→ Action item A
According to the article on Tel Aviv, in what year was the building that houses the Museum of the History of Tel Aviv — Jaffa built?

→ Text under study

# # # # # # #

Monday, Jun. 07, 2010


Having mostly sat out the global recession, Israel's economy is booming — and Tel Aviv is its seaside cultural and commercial HQ. High-end restaurants are debuting monthly, boutique hotels are opening their doors and a nascent contemporary-art scene is garnering global attention; once no-go neighborhoods are being spruced up — and properties snapped up — by sharp-eyed foreigners. Throw in year-round sunshine, 10 miles of seafront and a now iconic collection of pristine Bauhaus architecture, and Tel Aviv emerges as the perfect mix of the contemporary and the classic — a place where the locals love to chill at cafés, sizzle on the beach and otherwise block out the regional conflict around them.

1. Museum of the History of Tel Aviv — Jaffa

This facility, tel: (972-3) 517 3052, is housed, appropriately enough, in Tel Aviv's first city hall, a monumental Modernist structure built in 1927. The building was shuttered for some four decades before undergoing a meticulous restoration. Today, the museum runs the gamut of historical and contemporary displays, from the original offices of its first mayor, Meir Dizengoff, to exhibitions of photographs collected from ordinary residents.

# # # # # # #

Dataset items
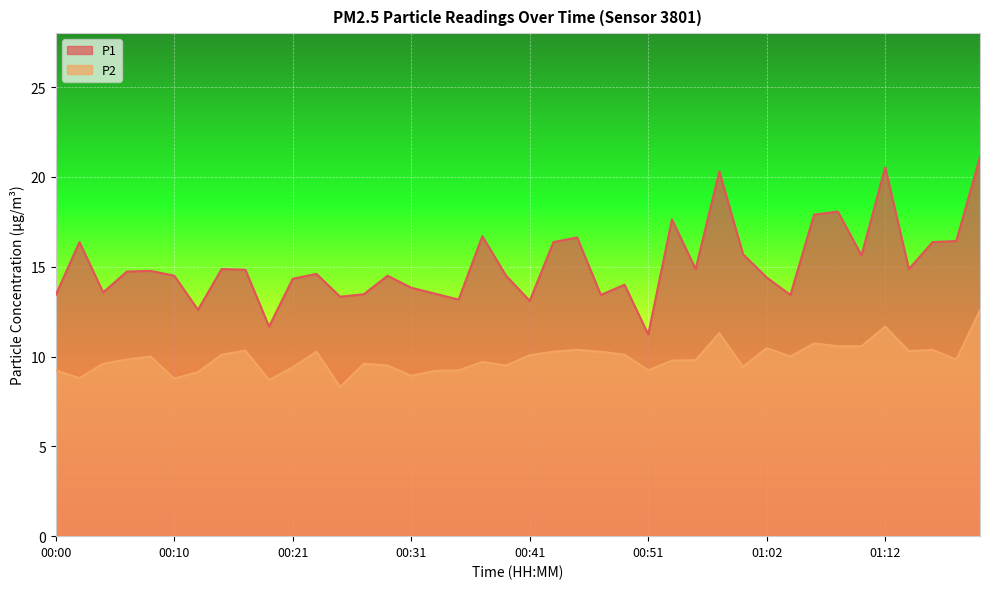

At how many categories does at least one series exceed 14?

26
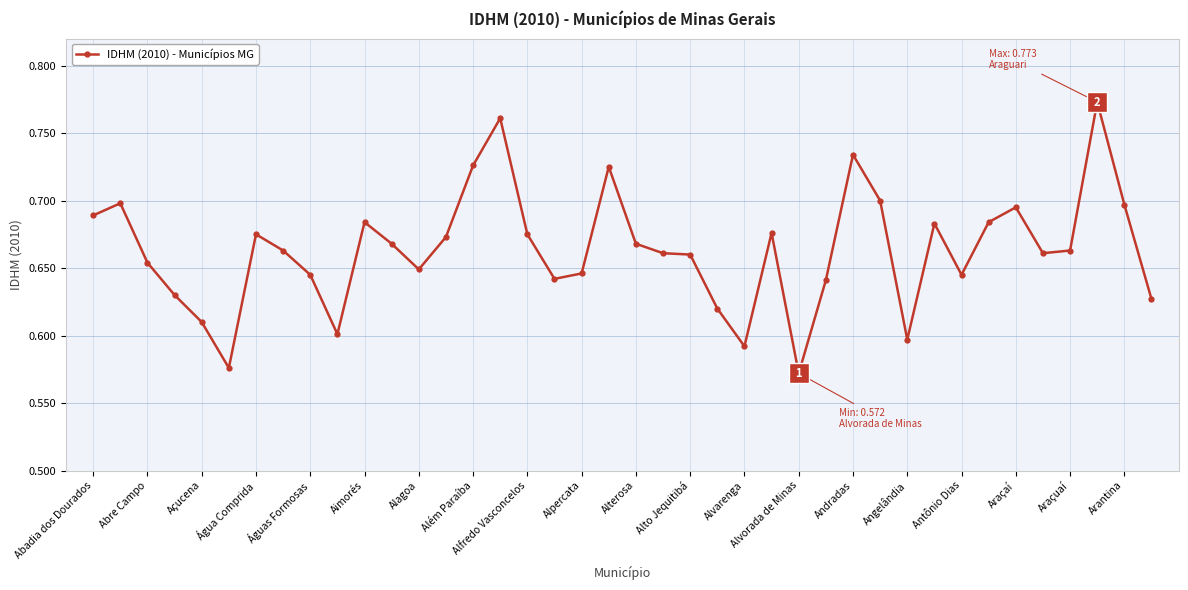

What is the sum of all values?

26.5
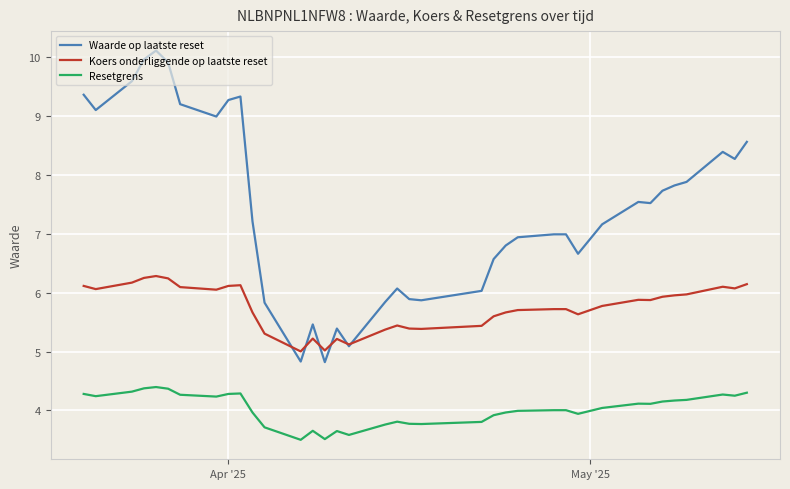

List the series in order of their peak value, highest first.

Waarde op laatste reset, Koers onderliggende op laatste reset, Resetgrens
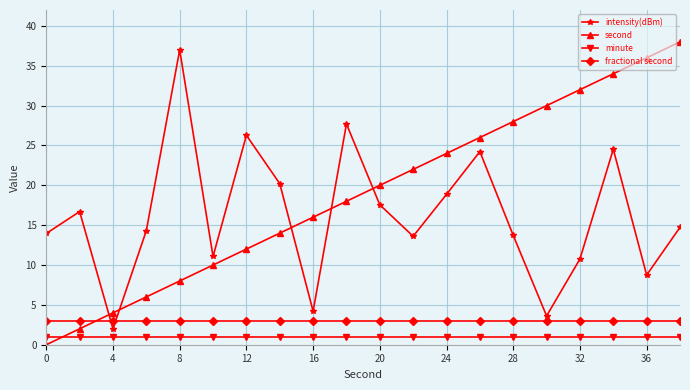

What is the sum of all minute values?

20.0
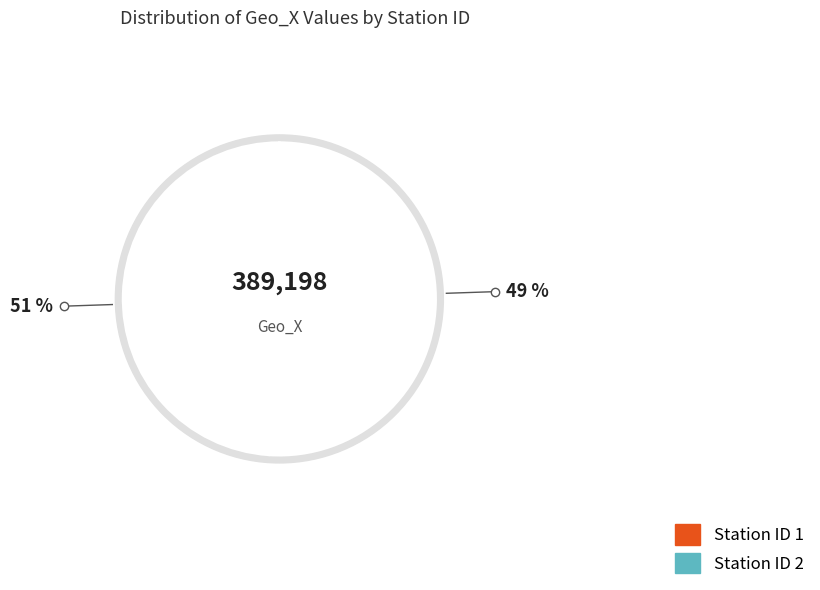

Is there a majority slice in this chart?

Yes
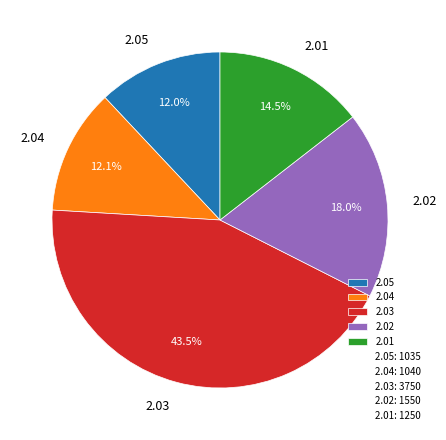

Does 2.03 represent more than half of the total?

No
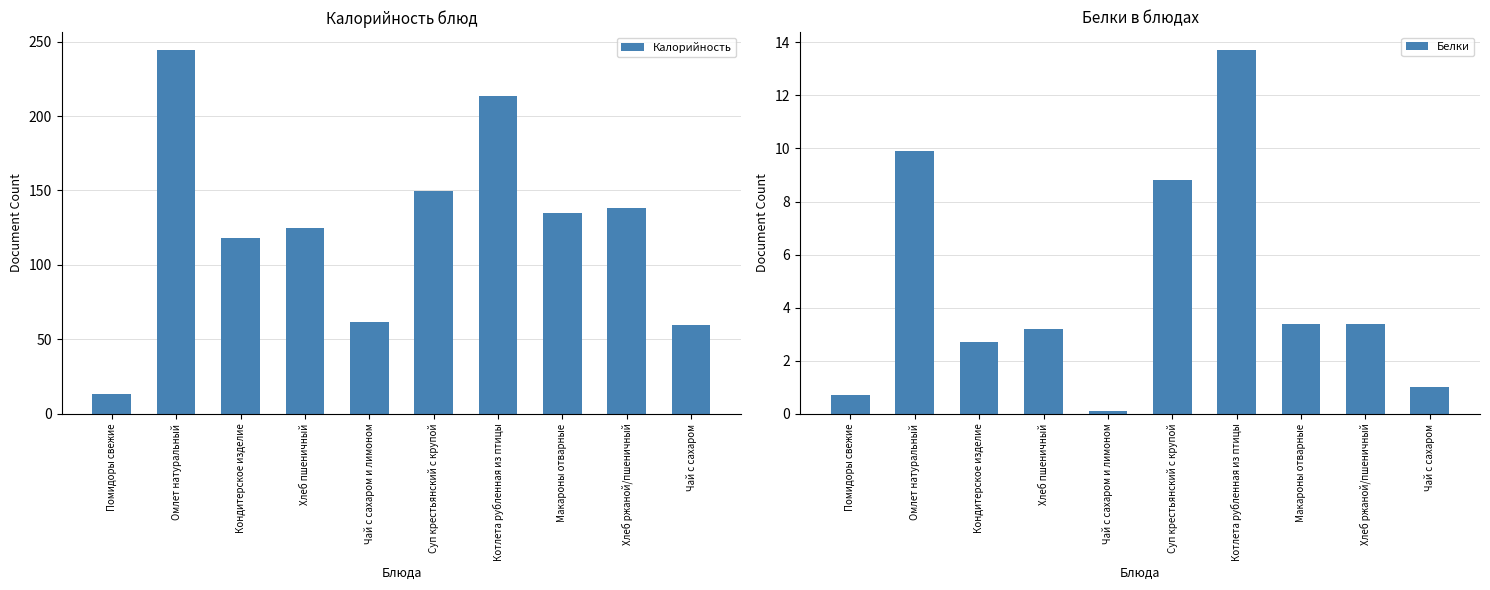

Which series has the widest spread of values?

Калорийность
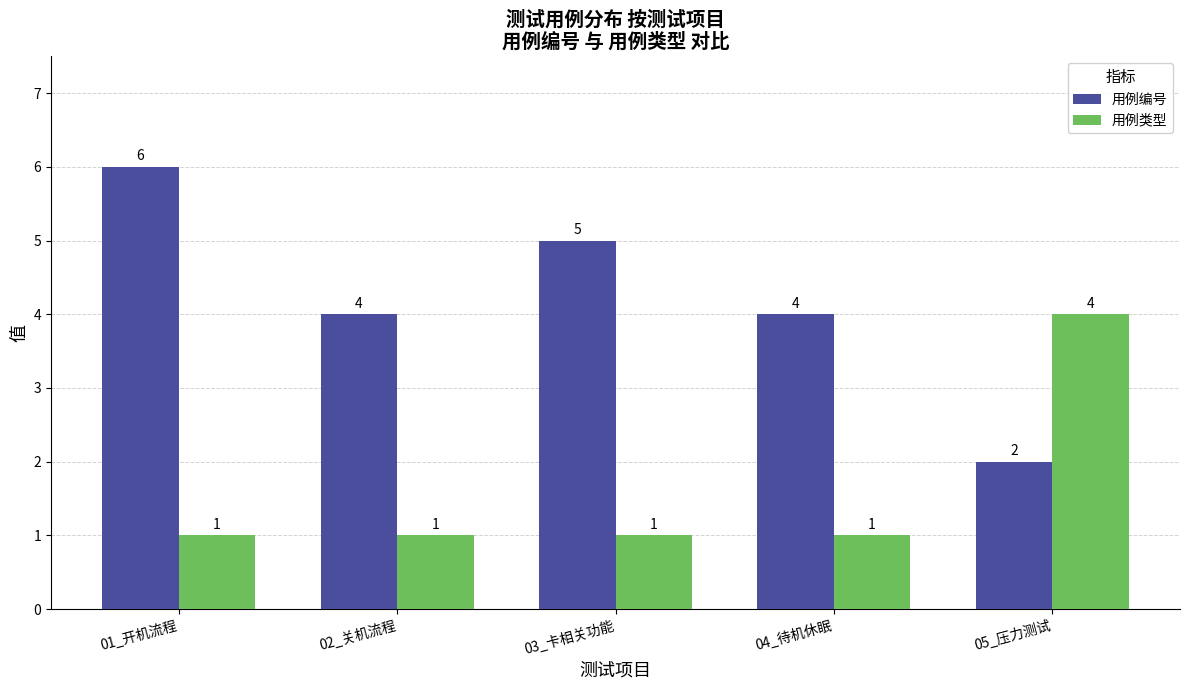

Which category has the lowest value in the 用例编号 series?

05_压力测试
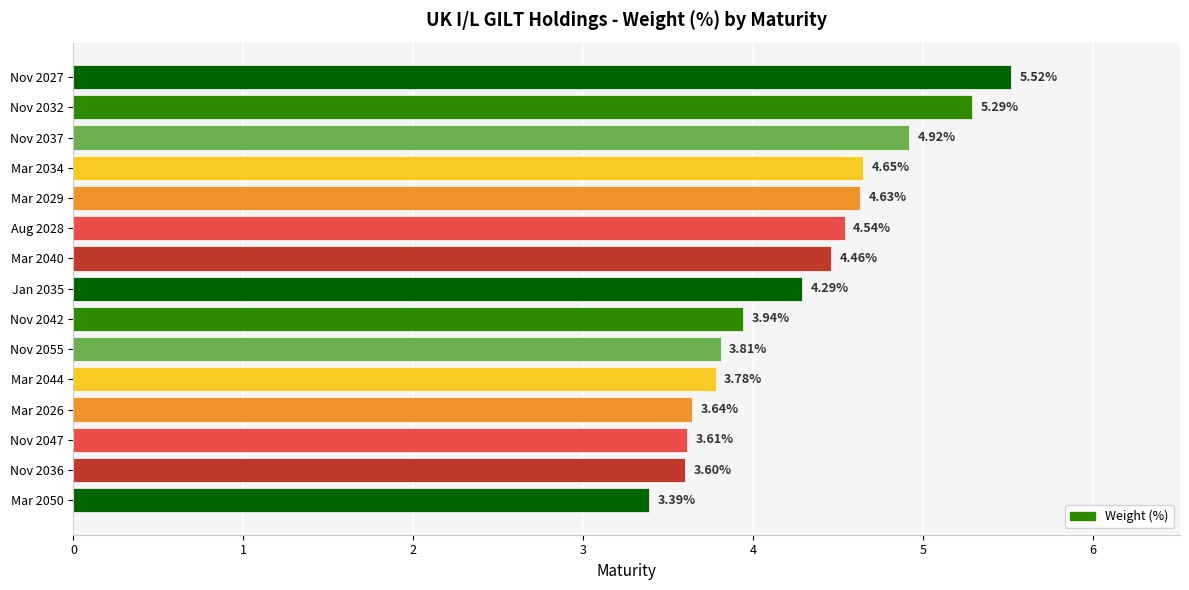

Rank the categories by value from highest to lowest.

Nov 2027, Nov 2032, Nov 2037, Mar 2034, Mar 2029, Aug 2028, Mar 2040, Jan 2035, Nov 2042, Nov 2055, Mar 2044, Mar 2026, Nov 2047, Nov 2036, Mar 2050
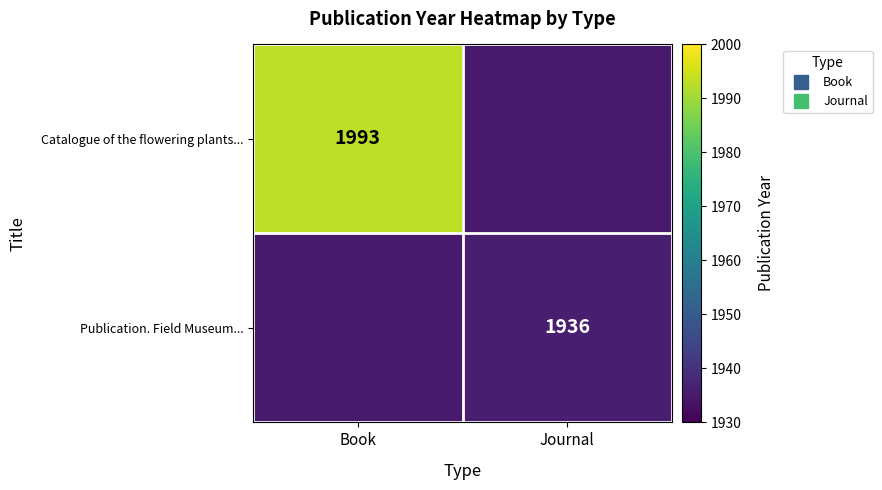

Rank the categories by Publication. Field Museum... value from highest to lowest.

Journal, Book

# # # # # # #

→ Action item B
Recast the entries from the line containing "Nov 2027, Nov" up to and including the last line of the entries as a JSON list of strings, one string per line, leaving out blank lines and the pictures.

→ Task answer A
1927

→ Task answer B
[
  "Nov 2027, Nov 2032, Nov 2037, Mar 2034, Mar 2029, Aug 2028, Mar 2040, Jan 2035, Nov 2042, Nov 2055, Mar 2044, Mar 2026, Nov 2047, Nov 2036, Mar 2050",
  "Rank the categories by Publication. Field Museum... value from highest to lowest.",
  "Journal, Book"
]